Nicholas Fondacaro
Nick grew up in East Stroudsburg Pennsylvania. He graduated from Binghamton University in 2013 with a degree in Political Science. While at Binghamton he served as the Speaker of the Student Assembly and wrote for the Binghamton Review, where his love for journalism started. After graduating, he interned at the Franklin Center for Government and Public Integrity where he worked with Watchdog Arena. Between the months of September and December, he can be found every Sunday cheering on his New York J! E! T! S! Jets Jets Jets!
After Tucker Carlson was unceremoniously fired from Fox News two weeks ago, speculation swirled about where he would land. Many on the right thought he would be snatched up by a competitor like Newsmax, while detractors on the left fantasized about him going to a Russian-state media outlet. But on Tuesday, Carlson announced that he struck a deal with Twitter owner Elon Musk to bring the show to the free speech platform. This all comes as Carlson alleged fraud and contract violation by Fox News.
Tucker began his video announcement by declaring what many know to be true: “the news is full of lies” and notation that “you are being manipulated” by the news media.

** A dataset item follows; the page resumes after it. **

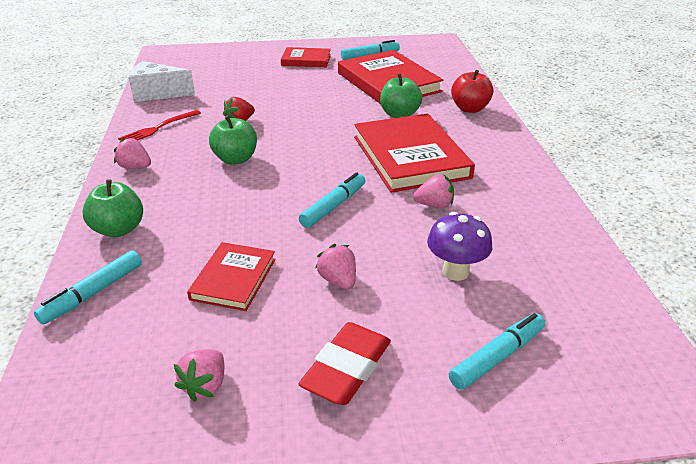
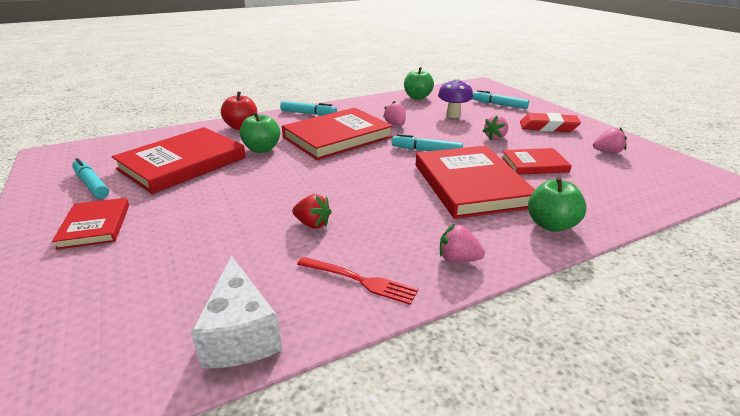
camera: 110 degrees left, 5 degrees down
(93, 293) = (616, 206): turquoise marker -> turquoise marker (308, 114)
(135, 167) = (458, 259): pink strawberry -> pink strawberry turned 105 degrees clockwise
(229, 210) = (470, 185): none -> red book
(235, 159) = (394, 204): green apple -> green apple (417, 97)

His example was perhaps the cornerstone of media bias in bias by omission:
How does that work? Let’s see. If I tell you that a man has been unjustly arrested for armed robbery, that is not, strictly speaking, a lie. He may have been framed. At this point, there has been no trial so no one can really say. But if I don’t mention the fact that the same man has been arrested for the same crime six times before, am I really informing you? No, I’m not. I’m misleading you.

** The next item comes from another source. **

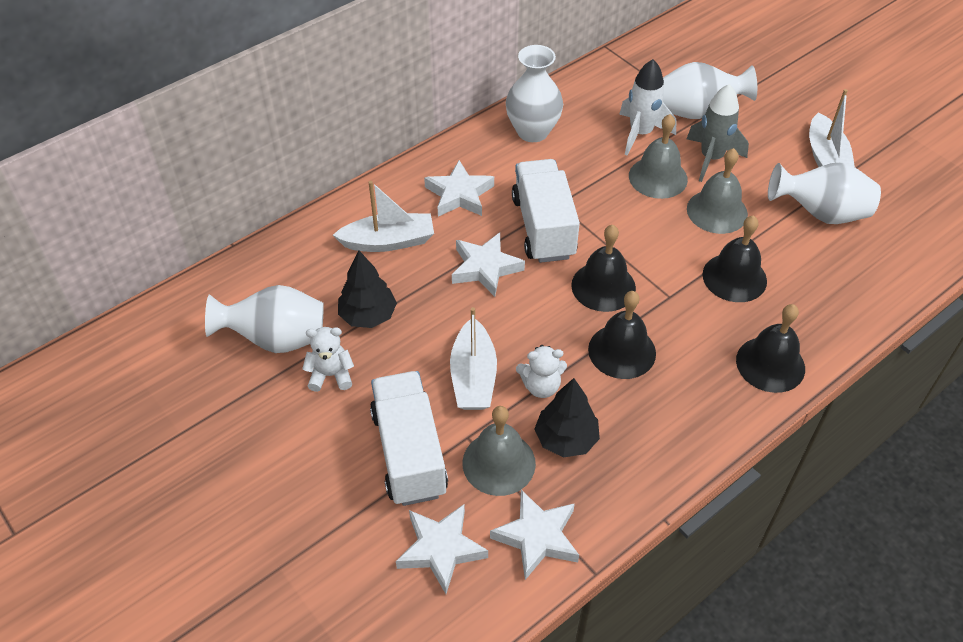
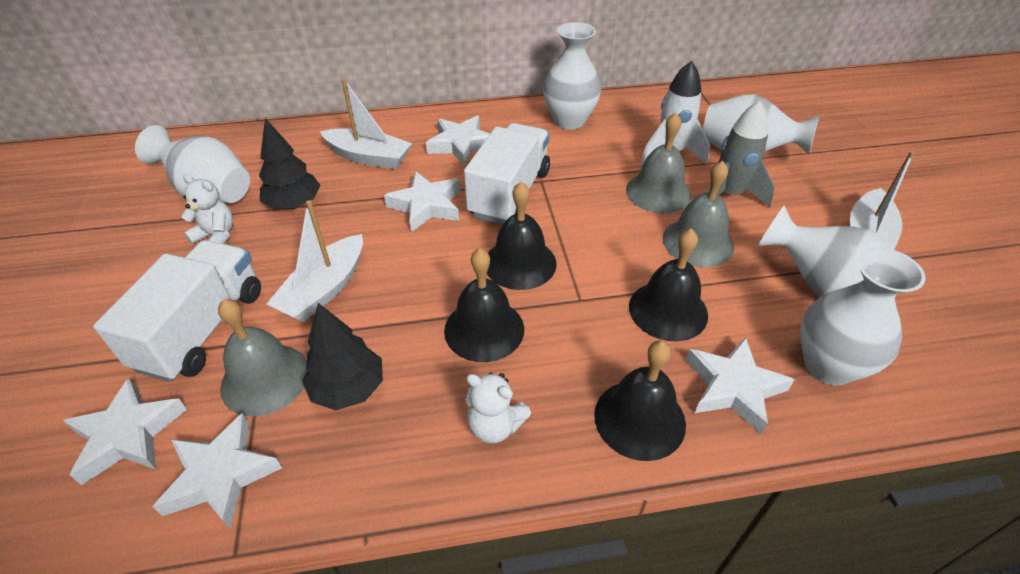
camera: 30 degrees right, 5 degrees down
(541, 386) = (375, 326): white teddy bear -> white teddy bear (495, 426)
(811, 315) = (733, 388): none -> white star
(857, 272) = (828, 365): none -> white vase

He then seemed to hint at experiencing said pressures. “What’s it like to work in a system like that? After more than thirty years in the middle of it, we could tell you stories,” he teased.

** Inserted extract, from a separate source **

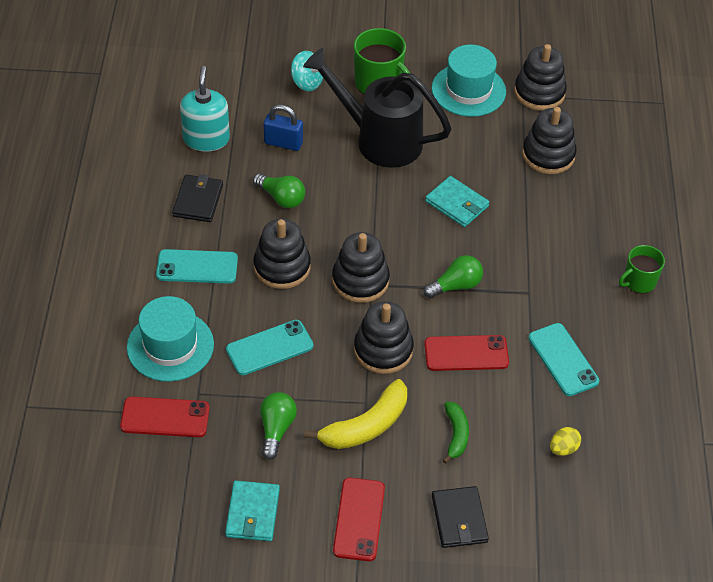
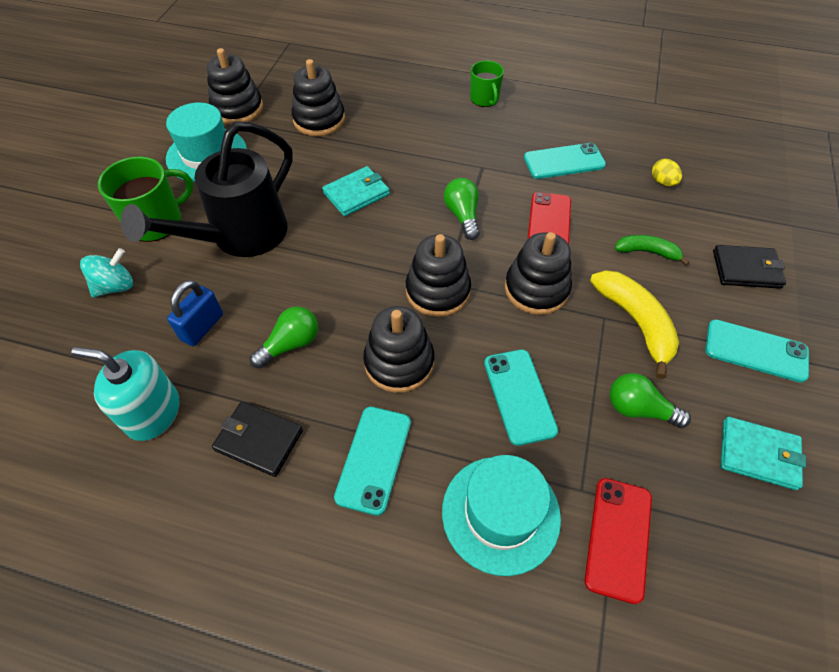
camera: 75 degrees left, 5 degrees up
(359, 519) = (755, 351): red phone -> turquoise phone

Next came a more narrow focus that could lead many to believe concerned Fox News. He warned that “there are always limits” to the truth you can tell “and you know that if you bump up against those limits often enough, you will be fired for it. That’s not a guess. It’s guaranteed.” He called it “the rule of what you can’t say” and added that it “defines everything.”
This is where the behind-the-scenes legal drama spilled out.
According to reporting by Axios around the time the video went up, co-founder Mike Allen and media reporter Sara Fischer reported that, shortly before announcing his show on Twitter, Carlson’s lawyers delivered an “aggressive letter” to Fox News alleging fraud and contract breaches stemming from their recent $787.5 million defamation settlement with Dominion Voting Systems.
“Notably, the letter alleges Fox broke an agreement with Carlson not to leak his private communications to the media and not to use Carlson’s private messages ‘to take any adverse employment action against him,’” Allen and Fischer wrote.
The letter also argued, as per Axios, that since Fox News initiated the breach of contract, the non-compete clause could not be considered legally valid. And, apparently, continuing to pay Carlson was a way to keep the non-compete provision going.
So that brings us to Carlson’s new show. He praised Twitter as “the last big [platform] remaining in the world, the only one” that still respected free speech and announced it would be the new home of his show:
Starting soon, we’ll be bringing a new version of the show we’ve been doing for the last six and half years to Twitter. We’ll be bringing some other things too which we’ll tell you about. But for now, we’re just grateful to be here.
“Free speech is the main right that you have. Without it, you have no others,” he concluded.